I'm really trying to take people up on their offers of having coffee, doing things. But sometimes, I really don't want to do people.
I just wanna curl up in bed and stay there...... forever!
My cats make sure I don't!
I hurt so much inside. No one I know, really knows how this feels. They try.
I think I will need to try counselling/groups, just to talk to people, who do understand.
Love and hugs to you all xx
Hi there, I know. It is so so painful. I had to get out today, as I knew I was going to have a dip. I went to a beach locally, where we used to walk our border collie. As I was walking the dog, I felt my throat closing up, and the tears started. I am heartbroken, and I don’t know how I will ever feel happy again. It is so hard. I am thinking of you. Hugs and Cuddles, Kate. Xxx
I'm dreading these long winter days and dark nights.
I've managed to make my mum promise to do a low key Christmas..... she loves Christmas and buying stuff, but I don't even want to do Christmas, guess that's mean of me but I think she gets it.
I'm ok at work, I think I'm in denial and I just feel like Aidan is still in hospital, and I can talk about his journey, most of the time with my clients, and they are lovely.

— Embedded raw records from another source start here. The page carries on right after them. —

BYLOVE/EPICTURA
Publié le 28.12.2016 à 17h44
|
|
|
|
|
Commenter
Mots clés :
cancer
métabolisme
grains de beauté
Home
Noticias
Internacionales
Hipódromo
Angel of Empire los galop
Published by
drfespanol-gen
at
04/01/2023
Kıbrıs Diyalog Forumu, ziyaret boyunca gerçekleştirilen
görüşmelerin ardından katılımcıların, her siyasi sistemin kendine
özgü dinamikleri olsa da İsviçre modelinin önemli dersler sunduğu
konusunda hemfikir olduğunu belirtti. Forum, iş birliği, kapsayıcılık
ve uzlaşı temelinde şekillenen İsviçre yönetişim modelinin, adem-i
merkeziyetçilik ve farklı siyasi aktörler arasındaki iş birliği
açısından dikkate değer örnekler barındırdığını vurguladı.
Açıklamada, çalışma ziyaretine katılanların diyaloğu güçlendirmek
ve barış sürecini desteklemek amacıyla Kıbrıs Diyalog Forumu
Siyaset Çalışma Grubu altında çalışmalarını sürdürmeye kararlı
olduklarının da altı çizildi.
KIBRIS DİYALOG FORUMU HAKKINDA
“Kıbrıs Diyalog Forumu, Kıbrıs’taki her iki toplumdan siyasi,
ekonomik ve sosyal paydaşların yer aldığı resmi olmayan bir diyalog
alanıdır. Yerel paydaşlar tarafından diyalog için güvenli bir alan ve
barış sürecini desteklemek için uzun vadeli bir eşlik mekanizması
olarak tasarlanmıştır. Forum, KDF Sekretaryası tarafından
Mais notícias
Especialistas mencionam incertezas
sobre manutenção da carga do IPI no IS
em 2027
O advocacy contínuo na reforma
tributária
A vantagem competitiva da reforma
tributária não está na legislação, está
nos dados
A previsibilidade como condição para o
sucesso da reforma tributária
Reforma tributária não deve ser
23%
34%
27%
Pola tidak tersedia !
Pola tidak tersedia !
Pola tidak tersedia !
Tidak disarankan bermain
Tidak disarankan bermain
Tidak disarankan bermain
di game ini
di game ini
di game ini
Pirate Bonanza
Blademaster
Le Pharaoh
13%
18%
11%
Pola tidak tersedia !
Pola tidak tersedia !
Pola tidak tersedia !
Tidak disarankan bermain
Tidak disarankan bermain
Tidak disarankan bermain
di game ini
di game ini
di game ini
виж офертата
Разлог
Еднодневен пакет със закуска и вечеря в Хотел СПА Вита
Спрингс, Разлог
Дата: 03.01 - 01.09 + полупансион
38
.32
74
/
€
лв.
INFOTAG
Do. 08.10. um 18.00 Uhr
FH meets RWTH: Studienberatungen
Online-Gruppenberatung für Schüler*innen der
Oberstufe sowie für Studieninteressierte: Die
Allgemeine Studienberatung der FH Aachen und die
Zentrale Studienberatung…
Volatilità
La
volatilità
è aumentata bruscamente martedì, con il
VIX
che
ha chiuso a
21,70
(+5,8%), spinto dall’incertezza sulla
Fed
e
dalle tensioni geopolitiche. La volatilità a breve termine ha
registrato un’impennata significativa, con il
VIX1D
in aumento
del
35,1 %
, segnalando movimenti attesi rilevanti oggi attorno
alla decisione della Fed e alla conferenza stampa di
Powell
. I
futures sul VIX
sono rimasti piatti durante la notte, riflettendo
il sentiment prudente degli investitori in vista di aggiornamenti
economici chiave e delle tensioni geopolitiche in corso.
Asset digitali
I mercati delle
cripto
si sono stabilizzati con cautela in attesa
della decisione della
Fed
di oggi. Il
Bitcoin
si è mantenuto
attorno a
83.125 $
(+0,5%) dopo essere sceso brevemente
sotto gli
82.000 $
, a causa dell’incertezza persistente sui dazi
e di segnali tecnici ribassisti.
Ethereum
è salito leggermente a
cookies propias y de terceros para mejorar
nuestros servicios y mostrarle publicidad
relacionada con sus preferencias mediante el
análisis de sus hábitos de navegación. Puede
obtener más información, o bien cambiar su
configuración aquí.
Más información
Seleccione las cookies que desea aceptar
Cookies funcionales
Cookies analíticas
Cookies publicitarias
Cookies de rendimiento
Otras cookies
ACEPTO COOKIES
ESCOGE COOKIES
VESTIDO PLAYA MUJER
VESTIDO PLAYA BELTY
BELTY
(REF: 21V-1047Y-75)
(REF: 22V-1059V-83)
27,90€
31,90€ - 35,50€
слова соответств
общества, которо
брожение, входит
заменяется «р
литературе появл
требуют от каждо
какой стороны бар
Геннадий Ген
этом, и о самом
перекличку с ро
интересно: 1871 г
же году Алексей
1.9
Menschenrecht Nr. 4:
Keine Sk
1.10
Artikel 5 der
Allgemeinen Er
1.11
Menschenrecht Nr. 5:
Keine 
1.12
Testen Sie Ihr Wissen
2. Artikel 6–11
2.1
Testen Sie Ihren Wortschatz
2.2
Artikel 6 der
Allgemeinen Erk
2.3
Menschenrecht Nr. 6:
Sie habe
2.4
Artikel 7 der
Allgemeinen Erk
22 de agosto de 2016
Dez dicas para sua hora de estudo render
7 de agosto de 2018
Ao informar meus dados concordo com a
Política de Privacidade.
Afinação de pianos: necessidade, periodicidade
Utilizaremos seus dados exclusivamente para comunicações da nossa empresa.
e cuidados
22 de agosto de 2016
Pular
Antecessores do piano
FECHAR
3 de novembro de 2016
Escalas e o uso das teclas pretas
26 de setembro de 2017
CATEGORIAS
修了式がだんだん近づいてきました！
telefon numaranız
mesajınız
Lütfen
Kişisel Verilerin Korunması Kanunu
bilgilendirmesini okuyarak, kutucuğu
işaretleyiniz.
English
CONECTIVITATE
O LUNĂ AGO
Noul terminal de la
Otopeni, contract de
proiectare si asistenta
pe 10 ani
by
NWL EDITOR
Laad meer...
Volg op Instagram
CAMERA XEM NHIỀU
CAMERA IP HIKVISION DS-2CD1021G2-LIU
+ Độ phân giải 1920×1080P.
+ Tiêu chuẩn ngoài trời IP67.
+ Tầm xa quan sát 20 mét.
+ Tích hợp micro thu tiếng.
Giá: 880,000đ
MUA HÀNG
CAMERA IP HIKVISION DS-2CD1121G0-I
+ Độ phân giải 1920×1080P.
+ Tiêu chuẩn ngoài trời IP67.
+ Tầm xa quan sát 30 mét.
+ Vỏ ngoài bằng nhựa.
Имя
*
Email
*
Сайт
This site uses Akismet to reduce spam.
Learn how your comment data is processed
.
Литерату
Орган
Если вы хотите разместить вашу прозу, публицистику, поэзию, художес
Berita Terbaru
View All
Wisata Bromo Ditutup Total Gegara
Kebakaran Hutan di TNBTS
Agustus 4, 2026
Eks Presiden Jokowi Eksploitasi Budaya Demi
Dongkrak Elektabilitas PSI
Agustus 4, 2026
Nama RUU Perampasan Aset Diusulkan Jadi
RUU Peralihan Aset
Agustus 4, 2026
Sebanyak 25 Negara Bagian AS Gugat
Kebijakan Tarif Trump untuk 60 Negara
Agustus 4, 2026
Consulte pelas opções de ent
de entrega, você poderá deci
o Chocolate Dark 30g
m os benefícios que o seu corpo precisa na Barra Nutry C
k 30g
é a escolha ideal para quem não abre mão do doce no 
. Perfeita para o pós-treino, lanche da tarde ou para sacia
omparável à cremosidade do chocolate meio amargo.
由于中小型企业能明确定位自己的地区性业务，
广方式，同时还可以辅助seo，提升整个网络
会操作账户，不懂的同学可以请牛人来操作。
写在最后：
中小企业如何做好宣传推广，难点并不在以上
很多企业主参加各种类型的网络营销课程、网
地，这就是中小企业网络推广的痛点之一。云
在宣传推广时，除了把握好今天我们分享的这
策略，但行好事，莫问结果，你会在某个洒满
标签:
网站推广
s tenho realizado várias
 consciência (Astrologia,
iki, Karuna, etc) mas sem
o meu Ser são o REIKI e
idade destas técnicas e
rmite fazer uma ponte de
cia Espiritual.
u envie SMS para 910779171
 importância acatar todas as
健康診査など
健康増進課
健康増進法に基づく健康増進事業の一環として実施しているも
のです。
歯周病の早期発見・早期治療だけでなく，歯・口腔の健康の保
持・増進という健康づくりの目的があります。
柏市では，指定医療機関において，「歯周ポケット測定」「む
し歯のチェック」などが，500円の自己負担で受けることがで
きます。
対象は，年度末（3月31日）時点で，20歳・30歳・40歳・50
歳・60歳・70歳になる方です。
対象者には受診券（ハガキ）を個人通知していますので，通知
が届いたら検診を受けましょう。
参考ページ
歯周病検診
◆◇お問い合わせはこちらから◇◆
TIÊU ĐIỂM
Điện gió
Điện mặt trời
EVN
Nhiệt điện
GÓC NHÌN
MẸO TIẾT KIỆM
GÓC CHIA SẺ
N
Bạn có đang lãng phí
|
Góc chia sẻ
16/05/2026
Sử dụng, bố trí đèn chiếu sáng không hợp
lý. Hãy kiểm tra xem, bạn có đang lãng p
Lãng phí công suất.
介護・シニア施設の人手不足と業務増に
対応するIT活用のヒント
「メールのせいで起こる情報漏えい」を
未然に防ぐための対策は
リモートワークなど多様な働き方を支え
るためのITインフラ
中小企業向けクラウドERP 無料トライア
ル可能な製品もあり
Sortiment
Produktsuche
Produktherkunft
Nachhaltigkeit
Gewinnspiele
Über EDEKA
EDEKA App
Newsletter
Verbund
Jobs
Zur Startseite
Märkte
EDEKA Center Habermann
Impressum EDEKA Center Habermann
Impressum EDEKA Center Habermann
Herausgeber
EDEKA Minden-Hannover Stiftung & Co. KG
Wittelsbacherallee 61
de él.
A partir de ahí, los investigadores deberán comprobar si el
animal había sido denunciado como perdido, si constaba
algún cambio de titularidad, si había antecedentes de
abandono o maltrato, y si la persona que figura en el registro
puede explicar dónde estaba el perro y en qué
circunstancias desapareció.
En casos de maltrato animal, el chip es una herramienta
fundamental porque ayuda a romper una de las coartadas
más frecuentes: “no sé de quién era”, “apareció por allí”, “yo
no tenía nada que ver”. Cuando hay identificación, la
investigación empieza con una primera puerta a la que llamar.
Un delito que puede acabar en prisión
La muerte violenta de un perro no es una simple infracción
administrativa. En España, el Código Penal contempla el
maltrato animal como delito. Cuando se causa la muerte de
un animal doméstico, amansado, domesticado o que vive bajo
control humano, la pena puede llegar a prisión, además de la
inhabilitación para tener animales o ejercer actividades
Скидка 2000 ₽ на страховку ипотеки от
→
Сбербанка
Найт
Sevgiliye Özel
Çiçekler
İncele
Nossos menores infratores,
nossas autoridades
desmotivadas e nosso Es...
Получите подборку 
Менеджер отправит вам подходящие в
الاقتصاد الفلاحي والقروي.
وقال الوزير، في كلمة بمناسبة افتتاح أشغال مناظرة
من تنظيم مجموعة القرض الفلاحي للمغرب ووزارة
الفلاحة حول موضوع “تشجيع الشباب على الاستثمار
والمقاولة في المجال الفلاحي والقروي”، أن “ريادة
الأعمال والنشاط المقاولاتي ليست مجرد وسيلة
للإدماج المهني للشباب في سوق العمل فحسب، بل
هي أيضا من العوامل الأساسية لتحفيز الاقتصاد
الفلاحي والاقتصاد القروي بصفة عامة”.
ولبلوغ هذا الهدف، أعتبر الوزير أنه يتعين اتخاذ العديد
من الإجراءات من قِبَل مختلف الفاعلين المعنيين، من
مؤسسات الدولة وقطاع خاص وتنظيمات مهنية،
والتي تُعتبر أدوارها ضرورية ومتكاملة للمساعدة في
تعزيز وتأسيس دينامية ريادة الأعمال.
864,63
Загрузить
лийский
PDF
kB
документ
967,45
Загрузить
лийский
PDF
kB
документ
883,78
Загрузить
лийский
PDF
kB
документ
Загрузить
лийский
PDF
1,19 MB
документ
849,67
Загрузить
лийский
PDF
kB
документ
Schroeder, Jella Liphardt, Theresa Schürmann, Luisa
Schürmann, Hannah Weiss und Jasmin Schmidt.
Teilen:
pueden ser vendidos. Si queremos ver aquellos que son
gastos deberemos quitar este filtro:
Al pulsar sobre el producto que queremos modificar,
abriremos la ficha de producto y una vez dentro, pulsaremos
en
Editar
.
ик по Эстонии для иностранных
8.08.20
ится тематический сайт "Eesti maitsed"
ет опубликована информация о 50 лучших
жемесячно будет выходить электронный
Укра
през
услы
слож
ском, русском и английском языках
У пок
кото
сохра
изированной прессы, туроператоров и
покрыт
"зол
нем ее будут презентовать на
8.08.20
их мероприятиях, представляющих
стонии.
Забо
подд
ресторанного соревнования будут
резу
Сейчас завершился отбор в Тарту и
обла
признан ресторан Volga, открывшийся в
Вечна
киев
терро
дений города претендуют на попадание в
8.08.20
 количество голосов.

Guess we'll get there, sometimes I don't want to
Xx
I know what you mean. A couple of weeks ago, I knew I couldn’t do Christmas at home. We are going to Lanzarote for five nights on the 20th December. There is no way I can be at home this year. We are only eight weeks into our loss. I cannot face it. I think it would probably finish me off. Xxx
That's a great thing to be able to do.
Make new Christmas memories in a new place.